Spice warnings on cast alignment
Rebased my cast-warnings branch once more. Did some additional cleanup.
Tested spicy with the rebased branch. Crashes with assert in spice-channel.c:1362. I had removed this assert on the osx branch, but that removal somehow got lost in the transfer to the cast-warnings branch.
Fixed various cases that were mistakenly classified as aligned.
Built x11spice
X11 spice was added on gitlab. Also made a copy gitlab.

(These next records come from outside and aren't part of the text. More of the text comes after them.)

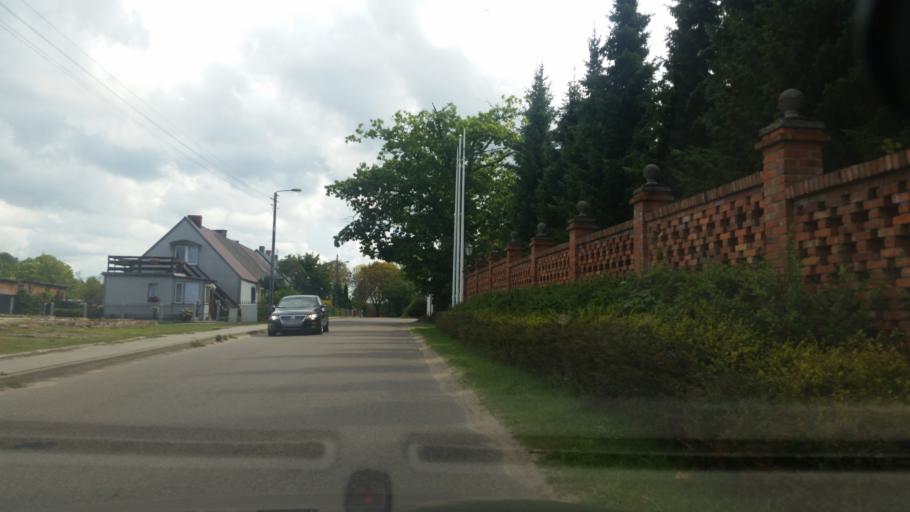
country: PL
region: Pomeranian Voivodeship
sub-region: Powiat wejherowski
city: Choczewo
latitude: 54.7470
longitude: 17.7974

Screen capture glitches on M2000
There are some interesting glitches on both VNC and spice remote displays when running them on a M2000 card:
I never saw any of these on my other PCs. I suspect the common choke point between these two is the capture API, since I see this both with:
- VNC with a vino-server on Turbo and a Apple Screen Sharing client
- Spice with a x11spice on Turbo and a spicy client running over X11
This is with driver version 375.39:
ddd@turbo[master] x11spice> cat /sys/bus/pci/drivers/nvidia/module/version 375.39
Filed Red Hat Bugzilla 1449747.
Testing 3D on Turbo
Installed Negativo repositories at Frediano's suggestion:
dnf config-manager --add-repo=http://negativo17.org/repos/fedora-multimedia.repo
Then installed Blender with Cuda support. Curious to see how well this works:
dnf install blender-cuda
Virgl 3D guest does not boot with M2000
Confirmed the issue with 3D accelerated virgl guest, filed Red Hat Bugzilla 1449774.

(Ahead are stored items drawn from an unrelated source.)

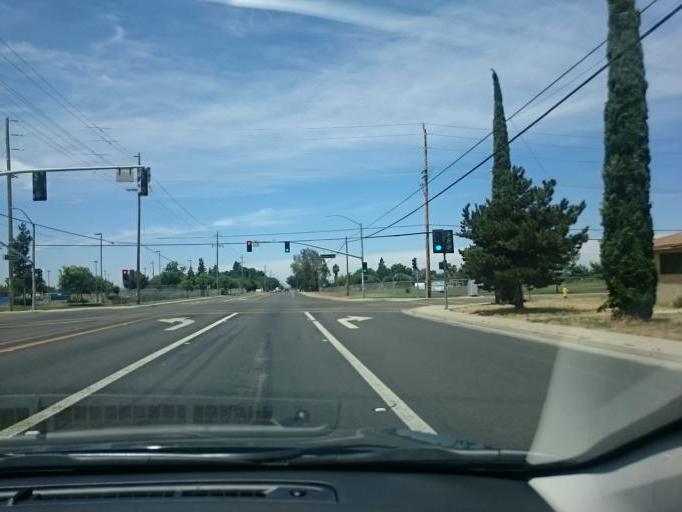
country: US
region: California
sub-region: Stanislaus County
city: Waterford
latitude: 37.6382
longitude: -120.7733
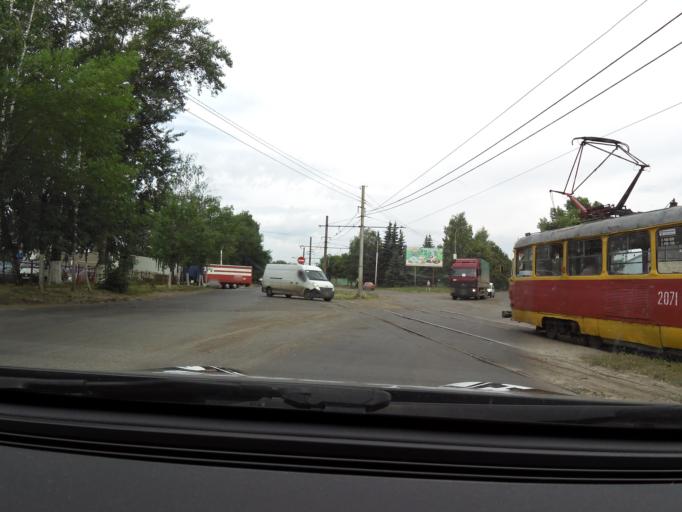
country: RU
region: Bashkortostan
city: Ufa
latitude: 54.7993
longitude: 56.1094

The host dmesg shows little of interest:
[164685.196979] kvm_get_msr_common: 218 callbacks suppressed [164685.196981] kvm [20500]: vcpu0, guest rIP: 0xffffffff83060b52 unhandled rdmsr: 0x34 [164910.402610] kvm [20500]: vcpu3, guest rIP: 0xffffffff81060b52 unhandled rdmsr: 0x34 [165258.185043] kvm: zapping shadow pages for mmio generation wraparound [165258.190447] kvm: zapping shadow pages for mmio generation wraparound [165264.536855] kvm [19688]: vcpu2, guest rIP: 0xffffffff8a060b52 unhandled rdmsr: 0x34 [165273.834050] kvm: zapping shadow pages for mmio generation wraparound [165273.840259] kvm: zapping shadow pages for mmio generation wraparound [165280.171865] kvm [19788]: vcpu0, guest rIP: 0xffffffff8f060b52 unhandled rdmsr: 0x34 [165290.428404] kvm: zapping shadow pages for mmio generation wraparound [165290.434195] kvm: zapping shadow pages for mmio generation wraparound [165337.405823] kvm [19892]: vcpu2, guest rIP: 0xffffffffa1060b52 unhandled rdmsr: 0x34
So nothing interesting.
The guest boot log is not very informative either, but one aspect that may require investigation:
[ 2.730251] [drm] virtio vbuffers: 288 bufs, 192B each, 54kB total. [ 2.730889] [TTM] Zone kernel: Available graphics memory: 1023428 kiB
Having 54K of buffers for a video driver, even a virtual one, seems quite low. Muse is not in a good enough shape to test with another NVIDIA card, but I need to check if that's normal.
Controlling core dumps
Following a comment by Christophe Fergeau, I looked into coredumpctl. It's installed by default in Fedora 25 and 26. However, abrt gets in the way of it working the way you want (for a developer). So disable that:
systemctl disable --now abrt-ccpp
Now I have neatly sorted core dumps for processes that crash. Cool.